3. Reflection: $ (\phi \to \exists \ set \ x : \text { trs}(x) \land \phi^x)$

where formula $\phi$ doesn't use $“x"$ in both schemata; $\phi^x$ is the formula obtained from $\phi$ by merely bounding all of its quantifiers by $“\subseteq x"$; and $\text { trs}(x) \iff \forall y \in x (y \subseteq x)$

This theory seems to prove all axioms of $\sf ZF-Reg.$ over the set world of it, and perhaps can even go beyond that?
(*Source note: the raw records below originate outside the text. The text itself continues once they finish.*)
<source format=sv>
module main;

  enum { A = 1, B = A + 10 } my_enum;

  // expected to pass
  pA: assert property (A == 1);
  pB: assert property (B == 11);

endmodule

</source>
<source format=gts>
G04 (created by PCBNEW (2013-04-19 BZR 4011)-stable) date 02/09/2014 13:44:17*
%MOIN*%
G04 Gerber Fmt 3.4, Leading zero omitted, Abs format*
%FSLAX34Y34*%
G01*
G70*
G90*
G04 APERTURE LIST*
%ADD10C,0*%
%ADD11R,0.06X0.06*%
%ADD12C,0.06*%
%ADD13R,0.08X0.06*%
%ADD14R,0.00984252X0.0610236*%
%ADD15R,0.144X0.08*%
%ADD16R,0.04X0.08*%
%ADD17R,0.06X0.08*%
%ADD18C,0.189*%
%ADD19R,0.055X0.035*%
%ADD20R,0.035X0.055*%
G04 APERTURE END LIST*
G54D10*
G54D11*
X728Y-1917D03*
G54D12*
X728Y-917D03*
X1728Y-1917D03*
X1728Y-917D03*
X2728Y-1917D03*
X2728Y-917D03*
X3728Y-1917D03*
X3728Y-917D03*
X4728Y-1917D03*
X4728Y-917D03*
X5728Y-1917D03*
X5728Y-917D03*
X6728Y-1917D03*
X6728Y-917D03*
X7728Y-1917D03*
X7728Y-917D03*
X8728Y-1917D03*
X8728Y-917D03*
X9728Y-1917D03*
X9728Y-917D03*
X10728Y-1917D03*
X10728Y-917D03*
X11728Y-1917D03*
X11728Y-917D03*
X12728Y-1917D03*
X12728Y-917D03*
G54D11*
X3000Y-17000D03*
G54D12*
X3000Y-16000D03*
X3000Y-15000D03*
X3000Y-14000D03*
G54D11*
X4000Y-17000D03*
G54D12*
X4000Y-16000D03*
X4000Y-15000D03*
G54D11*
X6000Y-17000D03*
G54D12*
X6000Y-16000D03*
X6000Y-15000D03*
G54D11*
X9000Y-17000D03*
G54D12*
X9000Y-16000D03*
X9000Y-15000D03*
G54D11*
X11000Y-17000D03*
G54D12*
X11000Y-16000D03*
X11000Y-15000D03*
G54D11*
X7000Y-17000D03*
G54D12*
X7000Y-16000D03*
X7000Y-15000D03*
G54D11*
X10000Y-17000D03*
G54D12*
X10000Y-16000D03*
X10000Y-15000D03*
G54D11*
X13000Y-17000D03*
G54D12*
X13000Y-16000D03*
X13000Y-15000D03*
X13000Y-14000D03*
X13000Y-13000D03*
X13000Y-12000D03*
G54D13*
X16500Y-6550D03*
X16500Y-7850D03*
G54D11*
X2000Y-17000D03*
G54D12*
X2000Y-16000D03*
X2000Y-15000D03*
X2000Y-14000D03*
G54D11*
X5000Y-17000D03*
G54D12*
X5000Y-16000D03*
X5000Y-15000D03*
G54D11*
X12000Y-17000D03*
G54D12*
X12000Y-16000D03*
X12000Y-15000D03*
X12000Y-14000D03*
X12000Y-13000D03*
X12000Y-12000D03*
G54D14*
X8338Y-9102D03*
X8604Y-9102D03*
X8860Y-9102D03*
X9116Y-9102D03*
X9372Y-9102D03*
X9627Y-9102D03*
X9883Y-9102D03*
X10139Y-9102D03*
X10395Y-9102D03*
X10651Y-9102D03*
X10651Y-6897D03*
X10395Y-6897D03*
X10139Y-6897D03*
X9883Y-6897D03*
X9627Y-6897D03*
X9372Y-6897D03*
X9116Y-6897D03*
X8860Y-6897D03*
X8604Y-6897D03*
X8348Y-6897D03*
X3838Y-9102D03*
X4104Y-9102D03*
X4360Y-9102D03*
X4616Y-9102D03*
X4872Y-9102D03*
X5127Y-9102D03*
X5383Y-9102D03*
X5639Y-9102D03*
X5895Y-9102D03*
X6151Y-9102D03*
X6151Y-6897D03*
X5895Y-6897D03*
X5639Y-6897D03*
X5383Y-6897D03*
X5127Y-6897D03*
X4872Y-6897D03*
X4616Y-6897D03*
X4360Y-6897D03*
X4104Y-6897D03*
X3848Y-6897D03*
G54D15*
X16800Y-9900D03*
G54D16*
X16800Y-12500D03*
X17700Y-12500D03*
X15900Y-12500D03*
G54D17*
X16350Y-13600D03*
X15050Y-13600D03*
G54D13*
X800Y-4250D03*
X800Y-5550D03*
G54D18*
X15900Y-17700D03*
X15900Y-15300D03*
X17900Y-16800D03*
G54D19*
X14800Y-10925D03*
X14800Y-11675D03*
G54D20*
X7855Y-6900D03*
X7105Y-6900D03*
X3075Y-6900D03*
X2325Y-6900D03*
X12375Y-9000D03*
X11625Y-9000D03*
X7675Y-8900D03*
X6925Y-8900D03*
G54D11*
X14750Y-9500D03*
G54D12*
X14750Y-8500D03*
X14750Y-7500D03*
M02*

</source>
But, my guess is that it is inconsistent!

Is there a clear inconsistency with this theory?

Answer 1

Yes, this theory is inconsistent.

We note that by 1 and 2 that if set(x) and y⊆x, then set(y).

(a) There is a v such that ∀x(set(x)-->x∈v).

Proof:Suppose not. Then ∀v∃s∃t(s∈t∧s∉v). By 3 there is transitive x such that

  set(x) and ∀v(v⊆x-->∃s∃t(s⊆x∧t⊆x∧s∈t∧s∉v). In particular 

  (x⊆x-->∃s∃t(s⊆x∧t⊆x∧s∈t∧s∉x).  But this is impossible.

Suppose that ∀x(set(x)-->x∈V). Then ∃w∀t(t∈V-->t∈w). By 3 there is transitive x

such that set(x) and ∃w(w⊆x∧∀t(t⊆x∧t∈V-->t∈w)). Since t⊆x implies set(t),

t⊆x implies t∈x. By 2, there is a c such that t∈c<-->(t∈x∧t∉t). Since set(c),

c∈c<-->c∉c.